FiveThirtyEight Blog

The FiveThirtyEight news organization publishes on a daily basis investigations based on data. The organization is perhaps best known for it’s consolidation of political polling results, but there are many, many other investigation topics as well.

One way to scan relatively quickly through the available data is via their GitHub site. Don’t be put off by the techie-sounding name. Direct your browser to this address.

The page looks like this:

Each of the file-icon names, for instance, ahca-polls, points to a directory that usually contains a short description, a link to the FiveThirtyEight news story relating to the data, and one or more CSV-format data files.

To illustrate, let’s look at the religion-survey-results directory.

Follow the link to the CSV file and you’ll be presented with the data in text form, which you can copy and paste to your own file.
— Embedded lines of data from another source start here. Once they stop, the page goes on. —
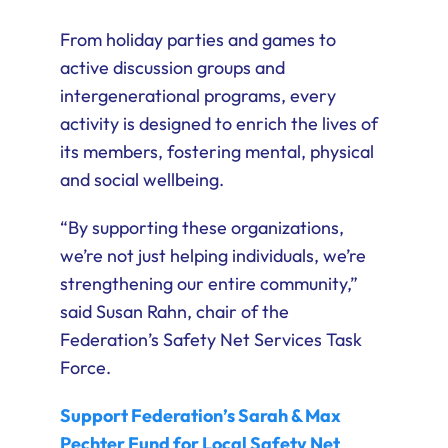
From holiday parties and games to
active discussion groups and
intergenerational programs, every
activity is designed to enrich the lives of
its members, fostering mental, physical
and social wellbeing.
“By supporting these organizations,
we’re not just helping individuals, we’re
strengthening our entire community,”
said Susan Rahn, chair of the
Federation’s Safety Net Services Task
Force.
Support Federation’s Sarah & Max
Pechter Fund for Local Safety Net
You can access the file directly from within R. Click on the “Raw” button to go to a new page, and copy its URL. In this case that’s:

file_url <- "https://raw.githubusercontent.com/fivethirtyeight/data/master/religion-survey/religion-survey-results.csv"
Survey <- readr::read_csv(file_url)
#  If in RStudio interactively,  the following command will let you see the data
# View(Survey) 

The names of variables in data collected by systems such as SurveyMonkey or Google Forms can be very verbose. You will want to change them to something more concise. Here’s a good way to do that.
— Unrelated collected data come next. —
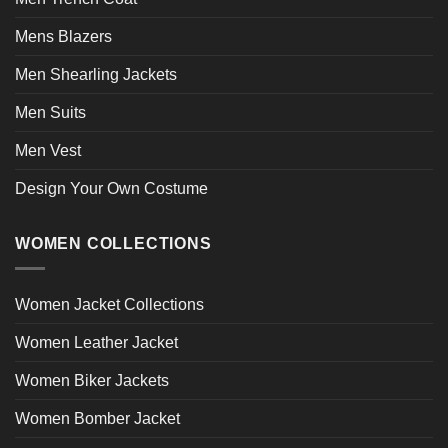
Mens Blazers
Men Shearling Jackets
Men Suits
Men Vest
Design Your Own Costume
WOMEN COLLECTIONS
Women Jacket Collections
Women Leather Jacket
Women Biker Jackets
Women Bomber Jacket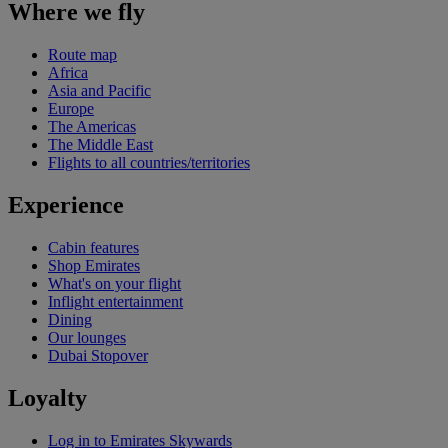
Where we fly
Route map
Africa
Asia and Pacific
Europe
The Americas
The Middle East
Flights to all countries/territories
Experience
Cabin features
Shop Emirates
What's on your flight
Inflight entertainment
Dining
Our lounges
Dubai Stopover
Loyalty
Log in to Emirates Skywards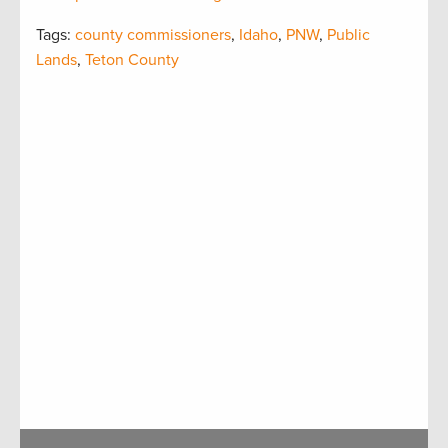
Tags:
county commissioners
,
Idaho
,
PNW
,
Public
Lands
,
Teton County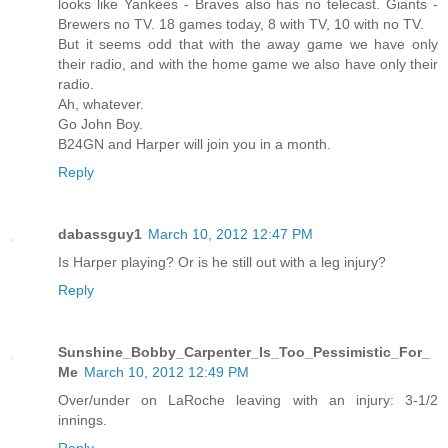
looks like Yankees - Braves also has no telecast. Giants -
Brewers no TV. 18 games today, 8 with TV, 10 with no TV.
But it seems odd that with the away game we have only
their radio, and with the home game we also have only their
radio.
Ah, whatever.
Go John Boy.
B24GN and Harper will join you in a month.
Reply
dabassguy1
March 10, 2012 12:47 PM
Is Harper playing? Or is he still out with a leg injury?
Reply
Sunshine_Bobby_Carpenter_Is_Too_Pessimistic_For_
Me
March 10, 2012 12:49 PM
Over/under on LaRoche leaving with an injury: 3-1/2
innings.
Vnames <- tibble::data_frame(old_name = names(Survey), new_name = "")
readr::write_csv(Vnames, path = "~/Downloads/Survey_names.csv")

This will create a CSV file which you can open with whatever spreadsheet program or editor you prefer. (The name of the file, "Survey_names.csv" can be replaced with whatever you like, but keep the .csv ending.)
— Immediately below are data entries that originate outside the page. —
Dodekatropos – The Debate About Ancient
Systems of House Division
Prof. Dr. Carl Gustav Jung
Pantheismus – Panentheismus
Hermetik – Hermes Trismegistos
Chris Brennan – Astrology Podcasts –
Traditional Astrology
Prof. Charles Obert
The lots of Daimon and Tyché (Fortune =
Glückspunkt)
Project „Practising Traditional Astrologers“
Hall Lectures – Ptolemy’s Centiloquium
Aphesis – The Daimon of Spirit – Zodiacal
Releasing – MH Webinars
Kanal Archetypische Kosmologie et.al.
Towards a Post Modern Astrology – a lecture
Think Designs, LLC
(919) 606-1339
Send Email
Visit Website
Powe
When editing the spreadsheet, fill in the new_name column with appropriate (short) variable names. It’s reasonable, for data sets with large numbers of variables, to name them with a sequence like V1, V2, V3, and so on, that can be automatically generated by the spreadsheet program. In any event, make sure all the new names are unique and valid as R names.

Once you’ve finished editing, save the file. Then read it back in to R and assign the names to the data frame:

Vnames <- readr::read_csv("~/Downloads/Survey_names.csv")
names(Survey) <- Vnames$new_name
save(Survey, file = "~/Downloads/Survey.rda")

Very often, the work is just starting here, since you may have to recode variables to make them easy to work with. There may be other elements of data cleaning needed as well. For instance, in this data set the first row is bogus, filled with "response" as the entry for all variables.

Survey <- Survey[-1,] # Delete the first row

Looking at a graphic of variables can help identify where there are problems …

library(ggformula)
gf_jitter(pray_motions ~ age | religion, data = Survey, width = 0.3, height = 0.3)

Notice that the levels of the pray_motions variable do not plot out in a sensible order. You would want to recode these. Doing such cleaning requires some suitable tool. It can be done in R, but some mastery of writing R scripts is required.